*** Dataset records Section Begins ***

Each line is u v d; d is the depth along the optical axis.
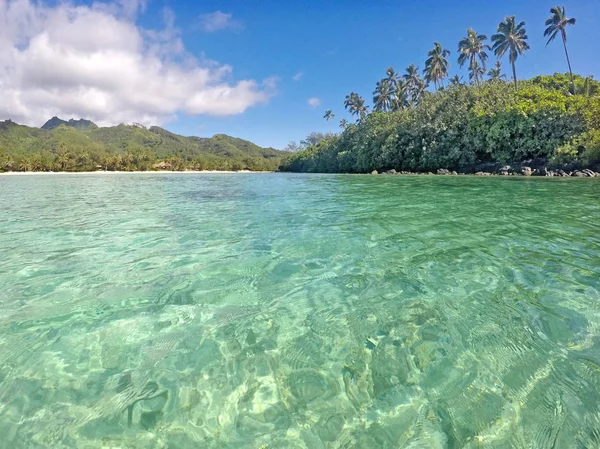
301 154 72.62
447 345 2.77
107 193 17.38
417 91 49.94
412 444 1.86
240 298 3.75
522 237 6.07
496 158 31.28
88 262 5.00
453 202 11.04
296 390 2.32
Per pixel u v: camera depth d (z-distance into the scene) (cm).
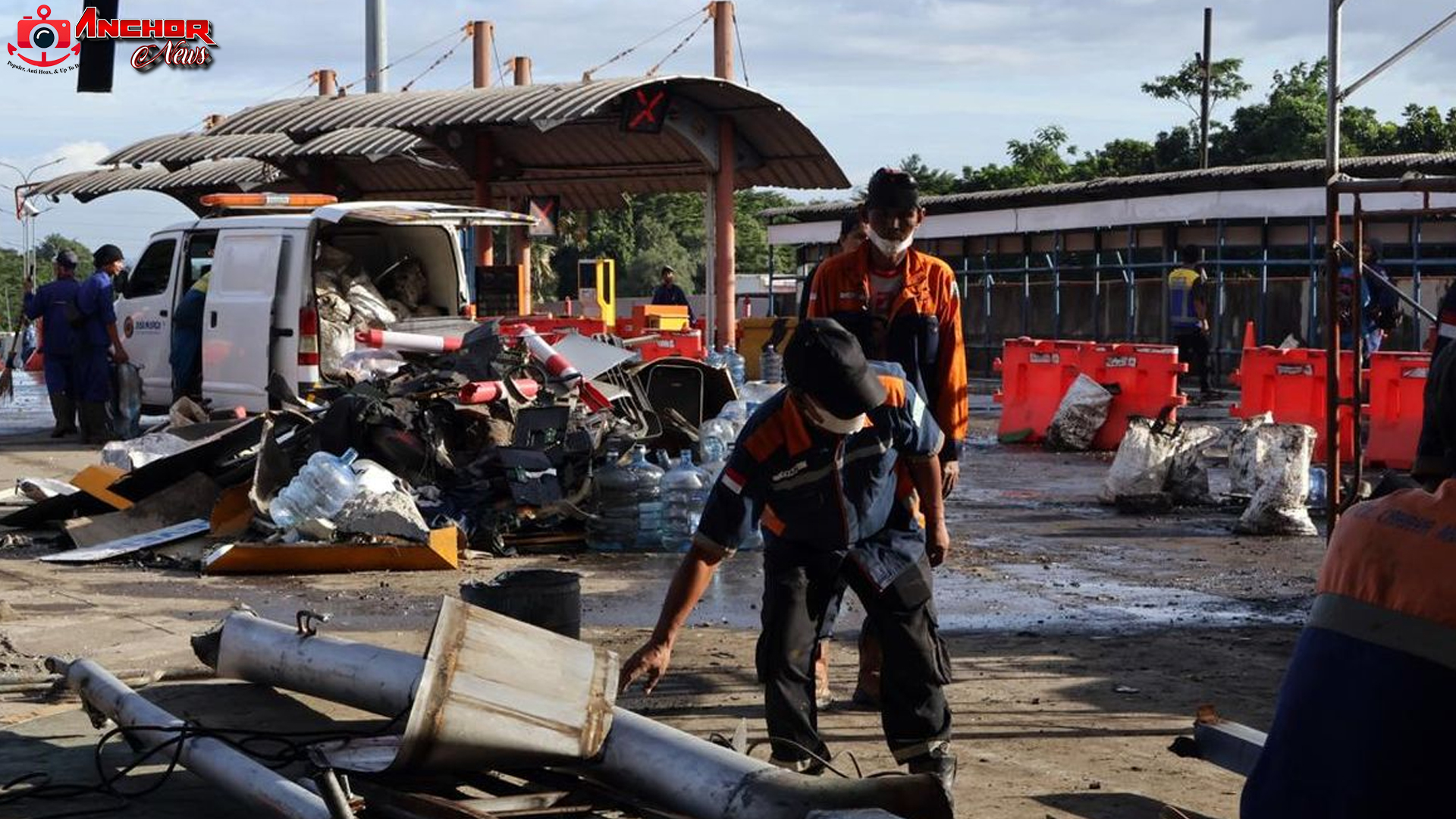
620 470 1065
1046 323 3303
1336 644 291
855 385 458
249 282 1596
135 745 550
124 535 1061
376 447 1072
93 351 1744
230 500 1053
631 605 874
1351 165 2445
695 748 456
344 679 568
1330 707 289
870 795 415
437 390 1106
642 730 474
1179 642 788
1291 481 1156
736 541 475
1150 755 584
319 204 1748
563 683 479
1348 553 295
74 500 1107
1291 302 2770
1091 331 3159
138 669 712
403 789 480
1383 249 2544
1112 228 3067
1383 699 282
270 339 1566
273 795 455
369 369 1381
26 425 2019
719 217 2523
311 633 605
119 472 1114
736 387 1334
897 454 501
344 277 1603
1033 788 541
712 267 2534
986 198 3195
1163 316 2895
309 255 1553
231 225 1638
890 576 490
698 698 659
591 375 1191
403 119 2391
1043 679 705
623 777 469
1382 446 1605
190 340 1655
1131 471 1289
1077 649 770
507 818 457
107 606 866
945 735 503
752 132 2545
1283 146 5166
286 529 995
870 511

*** Dataset records Section Ends ***

What is required –
The data above must be reproduced exactly, without any of its pictures.

Result of this exercise –
Each line is u v d; d is the depth along the optical axis.
301 154 72.62
447 345 2.77
107 193 17.38
417 91 49.94
412 444 1.86
240 298 3.75
522 237 6.07
496 158 31.28
88 262 5.00
453 202 11.04
296 390 2.32
Per pixel u v: camera depth d (z-distance into the scene) (cm).
620 470 1065
1046 323 3303
1336 644 291
855 385 458
249 282 1596
135 745 550
124 535 1061
376 447 1072
93 351 1744
230 500 1053
631 605 874
1351 165 2445
695 748 456
344 679 568
1330 707 289
870 795 415
437 390 1106
642 730 474
1179 642 788
1291 481 1156
736 541 475
1150 755 584
319 204 1748
563 683 479
1348 553 295
74 500 1107
1291 302 2770
1091 331 3159
138 669 712
403 789 480
1383 249 2544
1112 228 3067
1383 699 282
270 339 1566
273 795 455
369 369 1381
26 425 2019
719 217 2523
311 633 605
119 472 1114
736 387 1334
897 454 501
344 277 1603
1033 788 541
712 267 2534
986 198 3195
1163 316 2895
309 255 1553
231 225 1638
890 576 490
698 698 659
591 375 1191
403 119 2391
1043 679 705
623 777 469
1382 446 1605
190 340 1655
1131 471 1289
1077 649 770
507 818 457
107 606 866
945 735 503
752 132 2545
1283 146 5166
286 529 995
870 511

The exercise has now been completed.